Mr. Patrick Goodfellow reports
GOODFELLOW INC. RENEWS ITS NORMAL COURSE ISSUER BID
Goodfellow Inc. has approved the notice filed by the company to renew its normal course issuer bid (NCIB) with respect to its common shares.
The notice provides that Goodfellow may, during the 12-month period commencing Nov. 20, 2025, and ending no later than Nov. 19, 2026, purchase up to 481,002 shares, representing approximately 10 per cent of the company's public float. As at Nov. 6, 2025, a total of 8,350,054 shares were issued and outstanding and the public float was 4,810,022 shares.
All shares purchased under the NCIB will be acquired on the open market, at times and in numbers to be determined by the company, at the prevailing market prices, plus applicable brokerage fees, through the facilities of the TSX, or other designated exchanges or Canadian alternative trading systems, and in accordance with the rules and policies of the TSX and applicable securities laws, and cancelled. The company may also seek issuer bid exemption orders from securities regulators allowing for purchases under private agreements, in which case purchases may also be made in accordance with such exemptions, at a discount to the market price.
The average daily trading volume of the Shares on the TSX for the six-month period commencing on May 1, 2025, and ending on Oct. 31, 2025, is 2,895. Accordingly, pursuant to the rules and policies of the TSX, daily purchases under the NCIB will be limited to 1,000 shares, except pursuant to certain prescribed exceptions, including a weekly block purchase of shares not owned by insiders of the company.
Goodfellow considers that the acquisition of shares for cancellation is a sound use of its funds.
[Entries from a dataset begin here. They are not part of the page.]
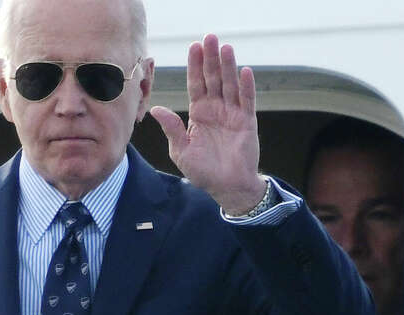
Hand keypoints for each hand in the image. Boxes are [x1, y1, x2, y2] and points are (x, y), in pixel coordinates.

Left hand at [150, 34, 264, 214]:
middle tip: (210, 37)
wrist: (226, 187)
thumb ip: (172, 129)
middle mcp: (216, 110)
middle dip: (211, 59)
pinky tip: (244, 71)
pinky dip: (246, 87)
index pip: (196, 85)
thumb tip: (156, 109)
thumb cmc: (203, 171)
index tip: (194, 47)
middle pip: (213, 79)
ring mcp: (232, 114)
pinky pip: (247, 101)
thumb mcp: (181, 150)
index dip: (195, 66)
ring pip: (230, 85)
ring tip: (226, 48)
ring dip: (228, 67)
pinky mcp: (247, 122)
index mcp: (199, 114)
Decisions regarding the actual number of shares and timing of any purchases or other actions in connection with the NCIB will be made by Goodfellow based on various factors, including prevailing market conditions and the company's capital and liquidity positions.
Goodfellow has also renewed its automatic share purchase plan (ASPP) with a designated broker in connection with the NCIB. The ASPP allows for the purchase for cancellation of shares, subject to certain trading parameters, by its designated broker during times when Goodfellow would ordinarily not be active in the market due to applicable regulatory restrictions or self-imposed blackout periods. Outside these periods, shares may be repurchased by Goodfellow at its discretion under the NCIB.
There can be no assurances that Goodfellow will purchase all or any of the number of shares that are subject to the NCIB referred to in this news release. Goodfellow may also suspend or discontinue the NCIB at any time.
Under the company's current NCIB, which will expire on Nov. 19, 2025, the company had received approval from the TSX to purchase up to 493,102 shares. As at Nov. 6, 2025, Goodfellow had repurchased through the facilities of the TSX 111,100 shares under its current NCIB in the last 12 months at an average weighted price of $12.1781 per share.
About
Goodfellow Inc.
Goodfellow is a diversified manufacturer of value-added lumber products, as well as a wholesale distributor of building materials and floor coverings. With a distribution footprint from coast-to-coast in Canada and in the Northeastern United States, Goodfellow effectively serves commercial and residential sectors through lumber yard retailer networks, manufacturers, industrial and infrastructure project partners, and floor covering specialists. Goodfellow also leverages its value-added product capabilities to serve lumber markets internationally. Goodfellow is a publicly traded company and its shares are listed on the Toronto Stock Exchange under the symbol GDL.